Today it took us over half an hour!!,why you ask, well it has snowed and I just had to go and drive a track that is sort of on the way to our walk. The track did not disappoint, as the snow had drifted between the gaps in the hedge leaving drifts that were a couple of feet deep in places, deep enough to enjoy without the risk of getting stuck. At the end of two miles of exhilarating fun, pushing our way through the drifts and enjoying a particularly interesting climb our Discovery had a snow filled front and our faces sported big smiles.
I hope that you all enjoyed yourselves in the snow too before the important things in the day had to be done.
An Englishman, a Moroccan, a Nigerian and an Abyssinian
There is a strip of tarmac that runs below the Sea of Sand in Libya between the towns as Ghat and Ghadames and eventually leads to the Acacaus Mountains. These towns are on the tourist routes, (if that is what you can call a route that is only visited by very well equipped four wheel drive cars) and because of this the signs telling you where to go next are in Arabic and English.

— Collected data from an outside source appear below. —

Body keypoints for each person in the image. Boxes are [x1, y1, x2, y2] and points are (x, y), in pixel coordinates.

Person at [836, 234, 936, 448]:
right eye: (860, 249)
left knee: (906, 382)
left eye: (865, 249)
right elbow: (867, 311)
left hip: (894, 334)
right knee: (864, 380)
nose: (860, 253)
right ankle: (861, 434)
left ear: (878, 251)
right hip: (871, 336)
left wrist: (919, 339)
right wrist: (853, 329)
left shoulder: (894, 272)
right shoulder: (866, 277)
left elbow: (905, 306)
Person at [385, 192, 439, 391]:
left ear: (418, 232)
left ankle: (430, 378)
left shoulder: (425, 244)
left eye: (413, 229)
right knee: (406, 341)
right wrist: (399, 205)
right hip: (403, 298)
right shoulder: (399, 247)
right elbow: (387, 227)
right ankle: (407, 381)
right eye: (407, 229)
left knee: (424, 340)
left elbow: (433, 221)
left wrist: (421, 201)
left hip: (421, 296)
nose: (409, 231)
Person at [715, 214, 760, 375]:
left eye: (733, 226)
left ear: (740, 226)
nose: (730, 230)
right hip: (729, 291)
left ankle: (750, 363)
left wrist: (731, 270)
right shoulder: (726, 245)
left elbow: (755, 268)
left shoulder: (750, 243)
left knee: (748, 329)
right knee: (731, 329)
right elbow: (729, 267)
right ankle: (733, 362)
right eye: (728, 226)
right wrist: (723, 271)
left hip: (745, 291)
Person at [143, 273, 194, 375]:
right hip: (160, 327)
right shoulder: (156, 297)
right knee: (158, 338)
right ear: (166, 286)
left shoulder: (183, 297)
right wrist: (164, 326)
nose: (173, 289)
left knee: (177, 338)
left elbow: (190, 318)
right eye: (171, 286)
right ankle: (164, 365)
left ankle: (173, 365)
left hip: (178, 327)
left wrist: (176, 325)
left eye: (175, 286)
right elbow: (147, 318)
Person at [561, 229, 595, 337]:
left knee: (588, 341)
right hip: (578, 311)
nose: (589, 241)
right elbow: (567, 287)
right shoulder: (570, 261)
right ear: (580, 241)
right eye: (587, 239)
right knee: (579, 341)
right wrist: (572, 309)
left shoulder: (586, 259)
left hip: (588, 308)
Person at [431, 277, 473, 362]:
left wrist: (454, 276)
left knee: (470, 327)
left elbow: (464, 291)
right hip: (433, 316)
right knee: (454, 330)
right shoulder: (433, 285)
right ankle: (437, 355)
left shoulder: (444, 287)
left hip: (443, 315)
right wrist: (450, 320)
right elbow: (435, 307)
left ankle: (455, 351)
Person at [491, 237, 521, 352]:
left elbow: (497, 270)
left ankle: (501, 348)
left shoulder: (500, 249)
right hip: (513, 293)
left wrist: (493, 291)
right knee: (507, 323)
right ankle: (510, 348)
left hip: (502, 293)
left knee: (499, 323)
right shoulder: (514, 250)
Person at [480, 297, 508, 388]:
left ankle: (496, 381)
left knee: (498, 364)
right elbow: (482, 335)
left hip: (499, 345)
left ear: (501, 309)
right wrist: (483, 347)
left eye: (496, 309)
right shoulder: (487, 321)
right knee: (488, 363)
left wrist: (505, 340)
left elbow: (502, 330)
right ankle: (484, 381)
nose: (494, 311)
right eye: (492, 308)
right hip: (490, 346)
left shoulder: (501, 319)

On one particular adventure Louise and I had to take a car out of the desert, a car that had broken its differential after the challenging crossing of the sand sea so we had to travel further to the east than “the tourist” would normally go. The road took us into a town, an extremely large town where ALL of the writing and speaking was in Arabic. At this time my Arabic was sketchy to say the least and after an hour of trying to drive east we were finding a lot of dead ends or roads that became narrower and narrow and we had to back out-nobody seemed to mind our preambles at all.
I will just have to ask someone I thought, so as a cafe hove into view we stopped and I popped in. To my delight I discovered that all three of the men inside spoke English, so we got talking and astonishingly discovered that they hailed from a all the corners of North Africa. There was a Moroccan, a Nigerian and an Abyssinian and I wondered why they were here in Libya and soon found out that it was not safe for them in their own countries but Gadafi welcomed them here!!
Eventually after a few cups of tea and much talk of life the universe and everything the Abyssinian hailed a taxi and guided us to the outskirts of the town where we headed north towards Tripoli to rejoin the rest of the group who had crossed the sand.